One thing I have forgotten to mention is that my dear freind Sol left for Jodphur the previous afternoon, whilst I was getting the night train. She does not have a phone in India, however, after asking Deepak where we could try and meet up in Jodphur whilst still in Jaisalmer, he told us the Clock Tower. And neither of us knew where this was, but we were calmly informed that every driver in town would know. So, with that, we had arranged to meet at the Clock Tower (!) at 10.30am. And it was now nearly 9.45am and I hadn't slept, nor had I checked into my hotel. So I arrived at the next hotel, and guess what? "Sorry ma'am, your not staying here either, there's no room. We will drive you round to the guest house where you will be staying, just wait here 10 minutes". ARE YOU KIDDING ME!? This was becoming an actual living nightmare, I was tired, hungry, weak, and did not like the look of this city in which I was being carting around!
So, with the clock ticking as to my rendezvous with Sol, and no way of contacting her, I was getting pretty anxious by the time I was back in the car and being taken to the next place. But, and you will never believe this, as we were turning off the road and into the drive, a woman carrying all her belongings and looking extremely flustered and rushed was hurrying out of the drive way. Sol!! After laughing so hard about the fact that we should end up meeting like this, I soon learned she also had a nightmare of a journey. We ate breakfast (which we made sure was complimentary!) and swapped stories. Hers consisted of also being left alone in the night at the train station, but having luckily befriended two Indians on the train, she was with others. However, there was shouting in the streets and yelling (not Sol, I might add) and she also had been carted from hotel to hotel even though, like me, she too had made her reservation through a Travel Agent in Delhi.

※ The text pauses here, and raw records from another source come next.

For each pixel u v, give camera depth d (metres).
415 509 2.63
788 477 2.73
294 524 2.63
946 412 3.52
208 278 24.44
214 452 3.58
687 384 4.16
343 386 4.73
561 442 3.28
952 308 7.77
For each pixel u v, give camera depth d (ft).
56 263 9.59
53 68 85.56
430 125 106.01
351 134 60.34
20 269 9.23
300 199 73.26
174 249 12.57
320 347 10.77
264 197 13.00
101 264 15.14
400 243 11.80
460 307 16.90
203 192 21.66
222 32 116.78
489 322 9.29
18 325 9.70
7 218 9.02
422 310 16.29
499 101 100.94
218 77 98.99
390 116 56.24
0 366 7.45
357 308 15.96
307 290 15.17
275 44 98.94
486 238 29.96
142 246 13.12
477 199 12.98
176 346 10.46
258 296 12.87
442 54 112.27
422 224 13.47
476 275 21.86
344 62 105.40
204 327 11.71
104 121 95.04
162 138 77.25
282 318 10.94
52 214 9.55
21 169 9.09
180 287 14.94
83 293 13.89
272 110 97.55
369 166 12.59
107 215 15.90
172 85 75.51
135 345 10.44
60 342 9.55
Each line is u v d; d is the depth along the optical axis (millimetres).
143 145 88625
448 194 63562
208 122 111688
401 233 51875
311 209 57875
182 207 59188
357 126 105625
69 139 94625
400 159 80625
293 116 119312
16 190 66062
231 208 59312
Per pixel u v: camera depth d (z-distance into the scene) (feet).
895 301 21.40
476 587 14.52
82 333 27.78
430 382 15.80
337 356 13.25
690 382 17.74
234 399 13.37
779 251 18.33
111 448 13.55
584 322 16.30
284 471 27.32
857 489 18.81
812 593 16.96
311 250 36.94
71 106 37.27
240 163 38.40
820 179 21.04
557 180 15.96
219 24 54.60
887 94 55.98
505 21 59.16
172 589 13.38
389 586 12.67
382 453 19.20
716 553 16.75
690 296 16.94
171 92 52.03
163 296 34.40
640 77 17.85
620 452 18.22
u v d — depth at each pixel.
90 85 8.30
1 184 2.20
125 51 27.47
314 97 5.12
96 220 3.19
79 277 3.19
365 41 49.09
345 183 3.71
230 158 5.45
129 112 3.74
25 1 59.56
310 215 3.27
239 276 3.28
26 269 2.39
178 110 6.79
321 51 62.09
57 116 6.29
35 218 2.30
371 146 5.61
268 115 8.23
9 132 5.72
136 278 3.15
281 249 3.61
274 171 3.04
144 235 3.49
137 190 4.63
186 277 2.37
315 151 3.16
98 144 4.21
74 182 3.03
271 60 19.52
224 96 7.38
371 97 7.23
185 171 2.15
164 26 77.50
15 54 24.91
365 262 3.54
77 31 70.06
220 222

The moral of this story? Don't travel during the 20 days after Diwali: It's a public holiday and hundreds upon thousands of Indian families are holidaying all over the country, and they, of course, have priority over every, single, room in India, reservation or no reservation.
Our remaining day is Jodphur was far from great, it was too hot, it was too dirty and overcrowded, and we were both extremely exhausted. The highlight of the day was our palm reading session with the Lonely Planet recommended Mr. Sharma, but that was about it. I was glad to be moving on the next day.